4. Discussion and Conclusions

[20] The results in this study suggest that warming temperature advances greenup onset in mid-high latitudes but it delays the trends in low middle latitudes across North America. The requirement of thermal time is increased (by 4.65 degree days per year from 30–35°N) for the onset of vegetation greenup from 40°N southward because the number of winter chilling days which is shortened by 0.44 days/year becomes insufficient to fulfill vegetation chilling requirement. As a result, the greenup onset in the latitude transition zone between 40°N and 31°N has gradually switched from an advance trend of 0.32 days/year in 40°N northwards to a delay trend of 0.15 days/year below 31°N. The change from an earlier trend to a later trend occurs around 35°N. These phenological characteristics are well verified using long time series of field-measured lilac data. Moreover, the northern starting point of the phenological transition zone is also accurately reflected in the thermal time-chilling curve.

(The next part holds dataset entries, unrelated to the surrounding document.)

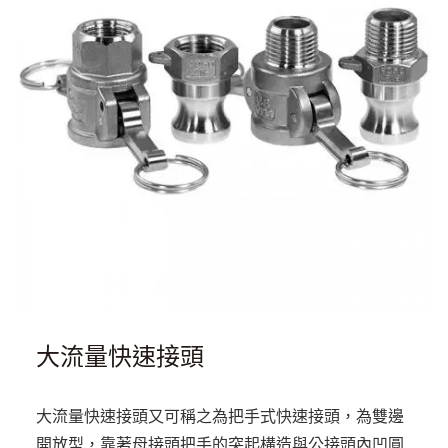
大流量快速接頭
大流量快速接頭又可稱之為把手式快速接頭，為雙邊
開放型，靠著母接頭把手的突起構造與公接頭內凹圓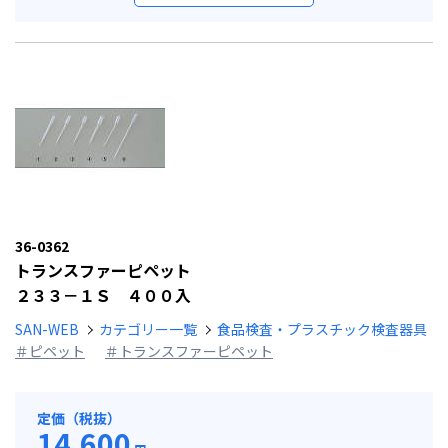
36-0362
トランスファーピペット
２３３－１Ｓ ４００入
SAN-WEB
カテゴリー一覧
食品検査・プラスチック検査器具
＃ピペット
＃トランスファーピペット
定価（税抜）
14,600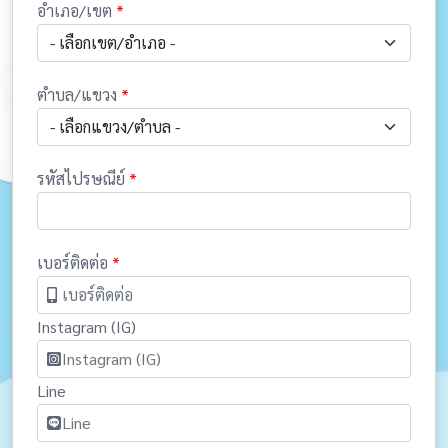
อำเภอ/เขต
*
- เลือกเขต/อำเภอ -
ตำบล/แขวง
*
- เลือกแขวง/ตำบล -
รหัสไปรษณีย์
*
เบอร์ติดต่อ
*
Instagram (IG)
Line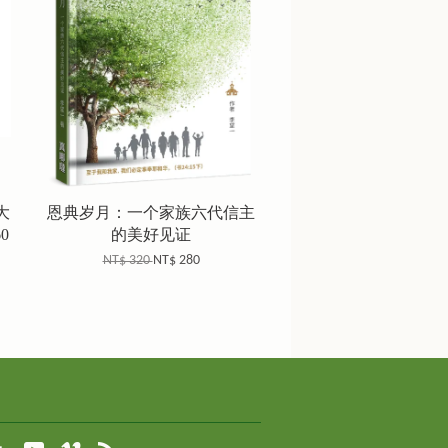
大
恩典岁月：一个家族六代信主
0
的美好见证
NT$ 320
NT$ 280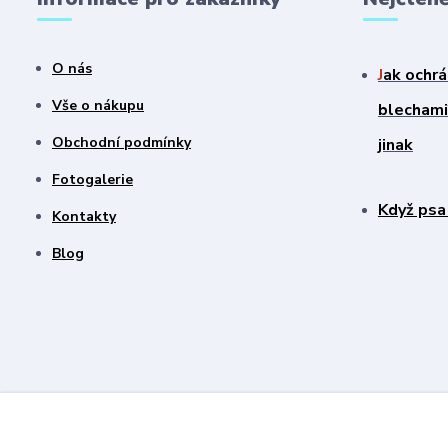
O nás
J
ak ochrá
Vše o nákupu
blechami?
Obchodní podmínky
jinak
Fotogalerie
Když psa
Kontakty
Blog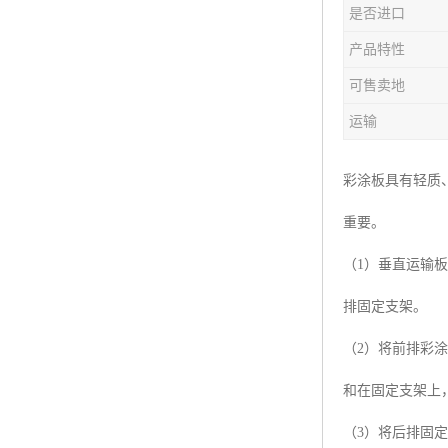
是否进口
产品特性
可售卖地
运输
彩涂板具有轻质
重要。
（1）垂直运输
排固定支架。
（2）将前排彩
和在固定支架上
（3）将后排固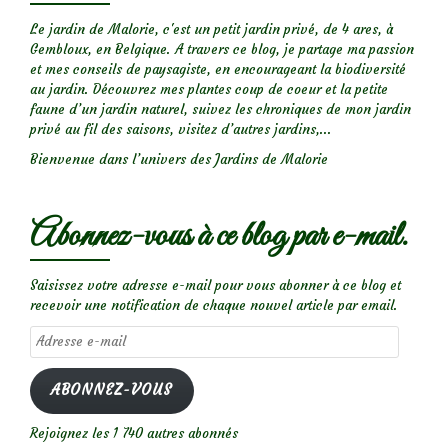
Le jardin de Malorie, c'est un petit jardin privé, de 4 ares, à
Gembloux, en Belgique. A travers ce blog, je partage ma passion
et mes conseils de paysagiste, en encourageant la biodiversité
au jardin. Découvrez mes plantes coup de coeur et la petite
faune d’un jardin naturel, suivez les chroniques de mon jardin
privé au fil des saisons, visitez d’autres jardins,...
Bienvenue dans l’univers des Jardins de Malorie
Abonnez-vous à ce blog par e-mail.
Saisissez votre adresse e-mail pour vous abonner à ce blog et
recevoir une notification de chaque nouvel article par email.
Adresse
e-
mail
ABONNEZ-VOUS
Rejoignez les 1 740 autres abonnés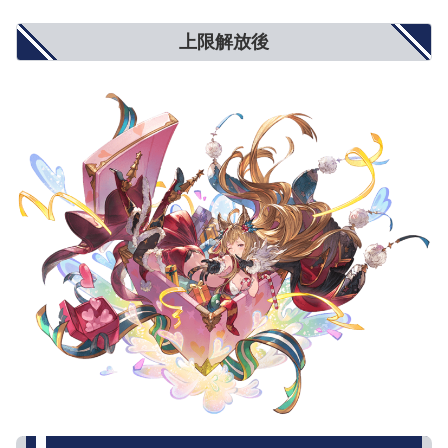
回避率UP
1%
2%
3%
敵対心UP
小(+50)
中(+80)
大(+100)
上限解放後
敵対心DOWN
小(-30)
中(-40)
大(-50)
背水
小(1％〜3％)
中(1％〜6％)
大(1％〜9％)
渾身
小(3％〜1％)
中(4.5％〜1.5％)
大(6％〜2％)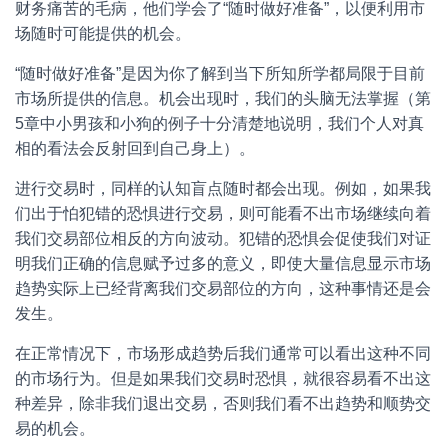
财务痛苦的毛病，他们学会了“随时做好准备”，以便利用市
场随时可能提供的机会。
“随时做好准备”是因为你了解到当下所知所学都局限于目前
市场所提供的信息。机会出现时，我们的头脑无法掌握（第
5章中小男孩和小狗的例子十分清楚地说明，我们个人对真
相的看法会反射回到自己身上）。
进行交易时，同样的认知盲点随时都会出现。例如，如果我
们出于怕犯错的恐惧进行交易，则可能看不出市场继续向着
我们交易部位相反的方向波动。犯错的恐惧会促使我们对证
明我们正确的信息赋予过多的意义，即使大量信息显示市场
趋势实际上已经背离我们交易部位的方向，这种事情还是会
发生。
在正常情况下，市场形成趋势后我们通常可以看出这种不同
的市场行为。但是如果我们交易时恐惧，就很容易看不出这
种差异，除非我们退出交易，否则我们看不出趋势和顺势交
易的机会。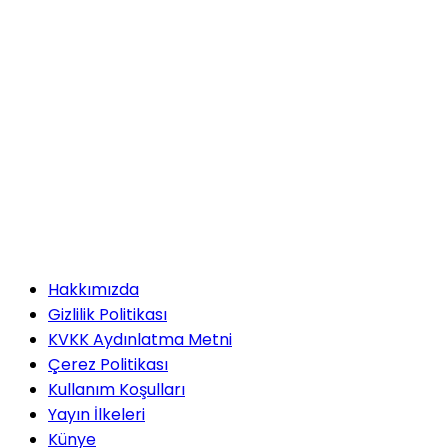
Hakkımızda
Gizlilik Politikası
KVKK Aydınlatma Metni
Çerez Politikası
Kullanım Koşulları
Yayın İlkeleri
Künye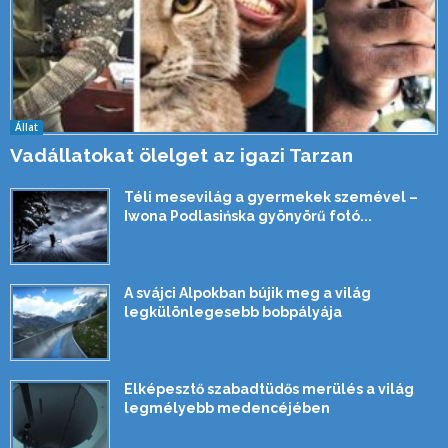
Állat
Vadállatokat ölelget az igazi Tarzan
Téli mesevilág a gyermekek szemével –
Iwona Podlasińska gyönyörű fotó...
A svájci Alpokban bújik meg a világ
legkülönlegesebb bobpályája
Elképesztő szabadtüdős merülés a világ
legmélyebb medencéjében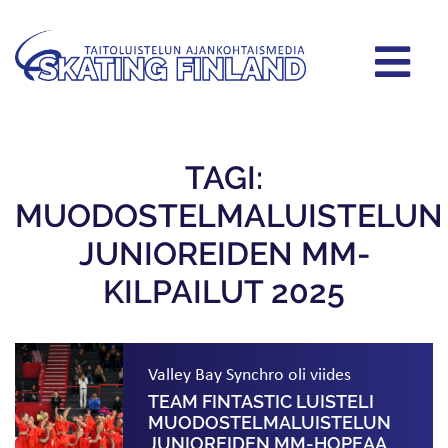
TAGI:
MUODOSTELMALUISTELUN
JUNIOREIDEN MM-
KILPAILUT 2025
Valley Bay Synchro oli viides
TEAM FINTASTIC LUISTELI
MUODOSTELMA­LUISTELUN
JUNIOREIDEN MM-HOPEAA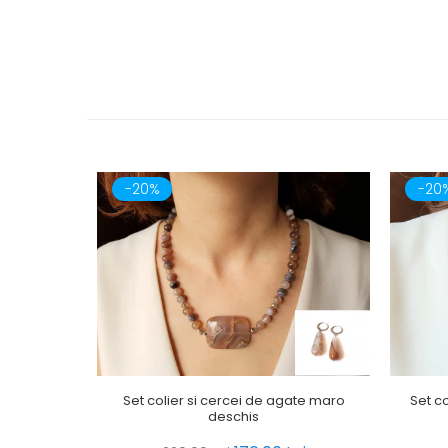
-20%
-20
Set colier si cercei de agate maro
Set co
deschis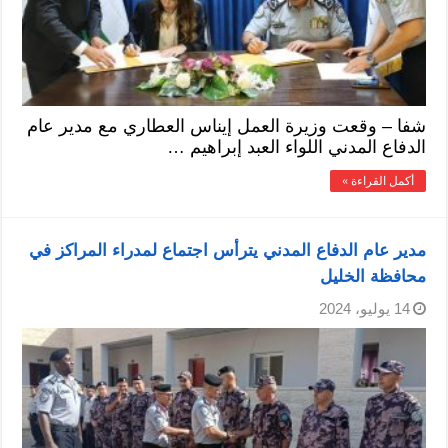
شفا – وقعت وزيرة العمل إيناس العطاري مع مدير عام
الدفاع المدني اللواء العبد إبراهيم …
أكمل القراءة »
مدير عام الدفاع المدني يترأس اجتماع لمدراء المراكز في
محافظة الخليل
14 يوليو، 2024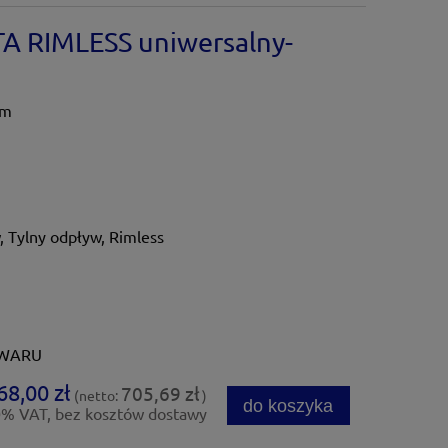
A RIMLESS uniwersalny-
cm
, Tylny odpływ, Rimless
OWARU
68,00 zł
705,69 zł
(netto:
)
do koszyka
0% VAT, bez kosztów dostawy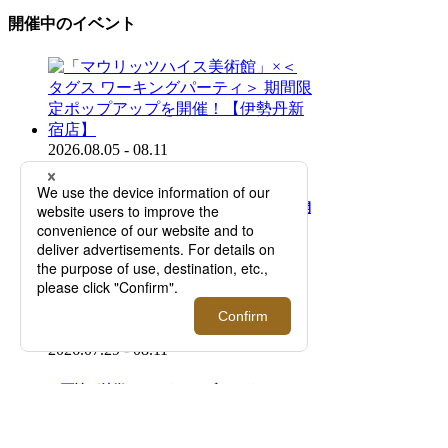
開催中のイベント
2026.08.05 - 08.11
「マウリッツハイス美術館」×＜タグス ワー
キングパーティ＞ 期間限定ポップアップを開
催！【伊勢丹新宿店】
2026.07.29 - 08.11
二面性が特徴のアイウエアブランド＜トゥー
フェイス＞｜知的で洗練された目元を演出す
る新作を先行販売！【伊勢丹新宿店】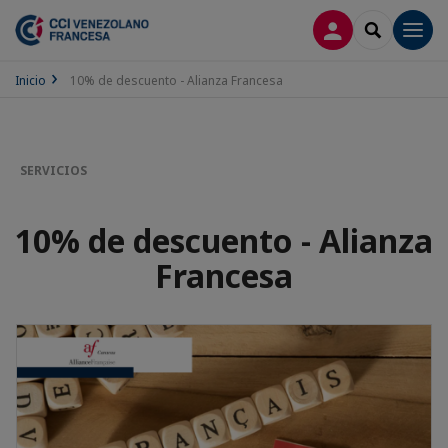
CONECTARSE
SEARCH
Men
Inicio
10% de descuento - Alianza Francesa
SERVICIOS
10% de descuento - Alianza
Francesa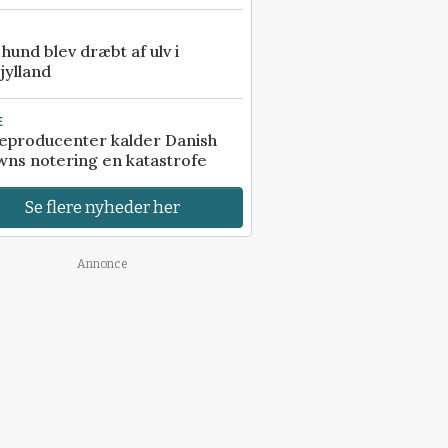
e hund blev dræbt af ulv i
jylland
E
eproducenter kalder Danish
ns notering en katastrofe
Se flere nyheder her
Annonce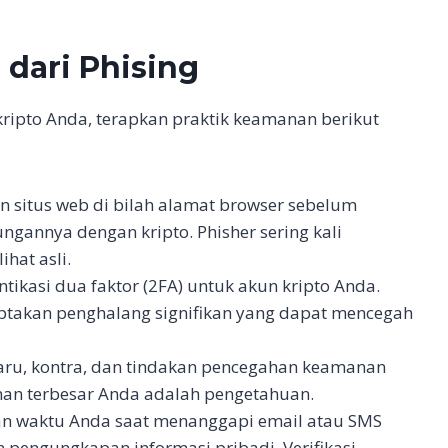
o
dari Phising
ipto Anda, terapkan praktik keamanan berikut
an situs web di bilah alamat browser sebelum
gannya dengan kripto. Phisher sering kali
hat asli.
ikasi dua faktor (2FA) untuk akun kripto Anda.
takan penghalang signifikan yang dapat mencegah
erbaru, kontra, dan tindakan pencegahan keamanan
anan terbesar Anda adalah pengetahuan.
an waktu Anda saat menanggapi email atau SMS
 pengungkapan informasi pribadi. Verifikasi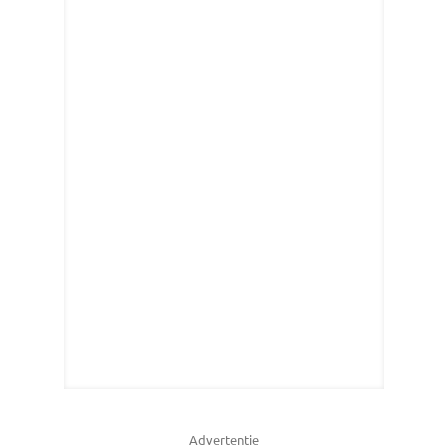
Advertentie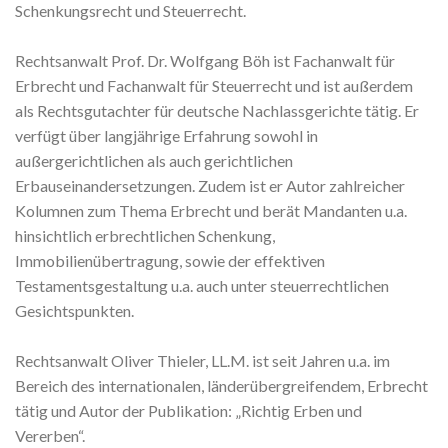
Schenkungsrecht und Steuerrecht.
Rechtsanwalt Prof. Dr. Wolfgang Böh ist Fachanwalt für
Erbrecht und Fachanwalt für Steuerrecht und ist außerdem
als Rechtsgutachter für deutsche Nachlassgerichte tätig. Er
verfügt über langjährige Erfahrung sowohl in
außergerichtlichen als auch gerichtlichen
Erbauseinandersetzungen. Zudem ist er Autor zahlreicher
Kolumnen zum Thema Erbrecht und berät Mandanten u.a.
hinsichtlich erbrechtlichen Schenkung,
Immobilienübertragung, sowie der effektiven
Testamentsgestaltung u.a. auch unter steuerrechtlichen
Gesichtspunkten.
Rechtsanwalt Oliver Thieler, LL.M. ist seit Jahren u.a. im
Bereich des internationalen, länderübergreifendem, Erbrecht
tätig und Autor der Publikation: „Richtig Erben und
Vererben“.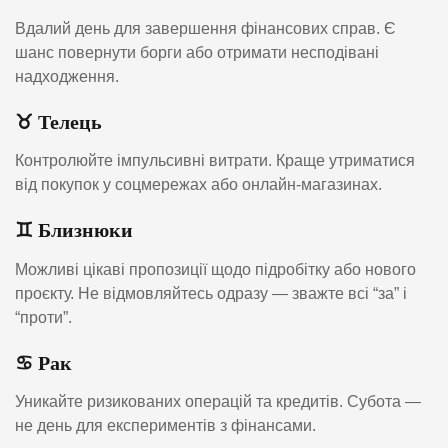
Вдалий день для завершення фінансових справ. Є
шанс повернути борги або отримати несподівані
надходження.
♉ Телець
Контролюйте імпульсивні витрати. Краще утриматися
від покупок у соцмережах або онлайн-магазинах.
♊ Близнюки
Можливі цікаві пропозиції щодо підробітку або нового
проєкту. Не відмовляйтесь одразу — зважте всі “за” і
“проти”.
♋ Рак
Уникайте ризикованих операцій та кредитів. Субота —
не день для експериментів з фінансами.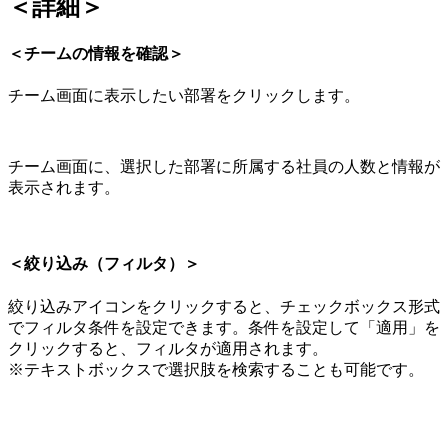
＜詳細＞
＜チームの情報を確認＞
チーム画面に表示したい部署をクリックします。
チーム画面に、選択した部署に所属する社員の人数と情報が
表示されます。
＜絞り込み（フィルタ）＞
絞り込みアイコンをクリックすると、チェックボックス形式
でフィルタ条件を設定できます。条件を設定して「適用」を
クリックすると、フィルタが適用されます。
※テキストボックスで選択肢を検索することも可能です。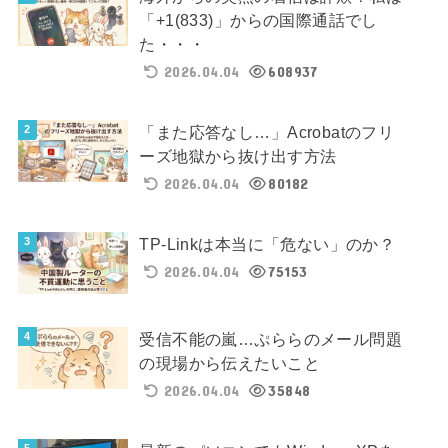
「+1(833)」からの国際通話でし
た・・・
2026.04.04
608937
「また応答なし…」Acrobatのフリ
ーズ地獄から抜け出す方法
2026.04.04
80182
TP-Linkは本当に「危ない」のか？
2026.04.04
75153
受信不能の嵐…ぷららのメール問題
の現場から伝えたいこと
2026.04.04
35848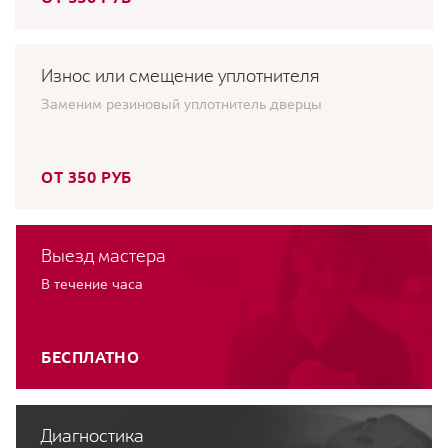
Износ или смещение уплотнителя
Заменим резиновый уплотнитель дверцы
ОТ 350 РУБ
Выезд мастера
В течение часа
БЕСПЛАТНО
Диагностика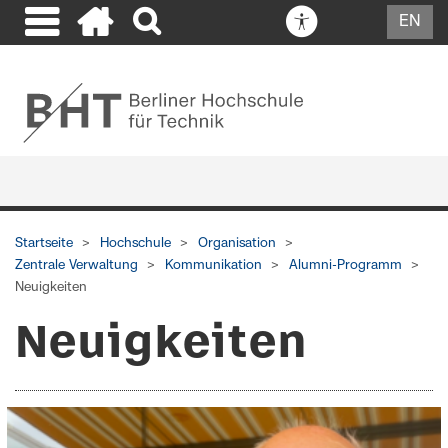
EN
Startseite
Hochschule
Organisation
Zentrale Verwaltung
Kommunikation
Alumni-Programm
Neuigkeiten
Neuigkeiten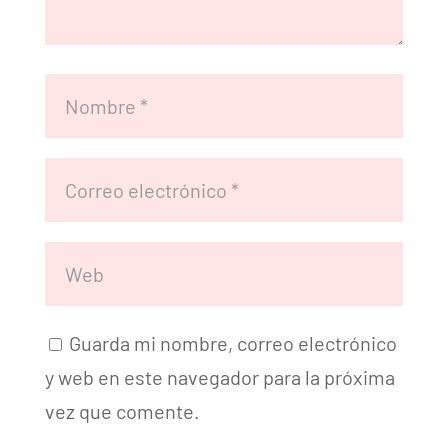
Guarda mi nombre, correo electrónico
y web en este navegador para la próxima
vez que comente.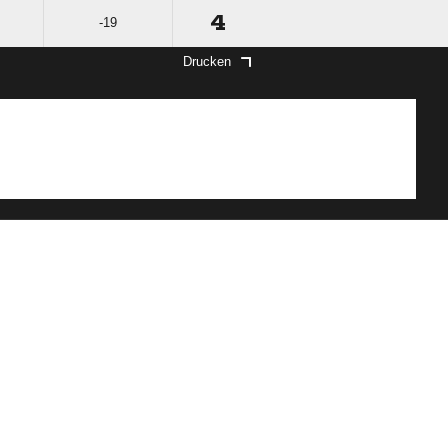
4
-19
Drucken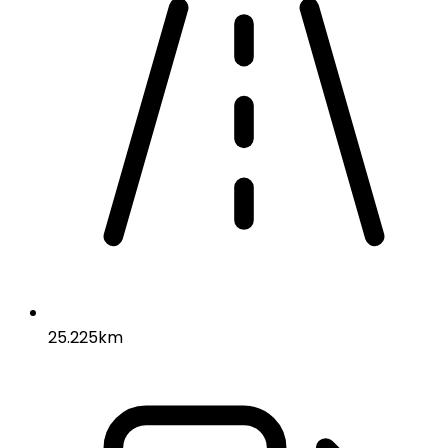
25.225km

[21] The phenological transition zone has shifted northwards with a rate of 0.1 latitude degree per year. This pattern is likely to continue if the global surface temperature increases 0.75°C by 2020 (above year 2000 level) and at least 2–3°C by 2100 with the continuous rising of atmospheric CO2 and other greenhouse gases [Hansen et al., 1988, 2006]. Thus the greenup onset will continuously advance with climate warming in high latitudes because vegetation buds are always fully chilled. However, because TTR increases with the reductions of chilling days, the advance of greenup onset will slow down around 40°N and the timing of greenup onset between 35°N and 40°N may gradually change from advance to delay trends.


[22] We wish to thank Xiwu Zhan for comments, Wei Gou for AVHRR data, and Mark Schwartz for lilac data. The views, opinions, and findings contained in these works are these of the author(s) and should not be interpreted as an official NOAA or U.S. Government position, policy, or decision.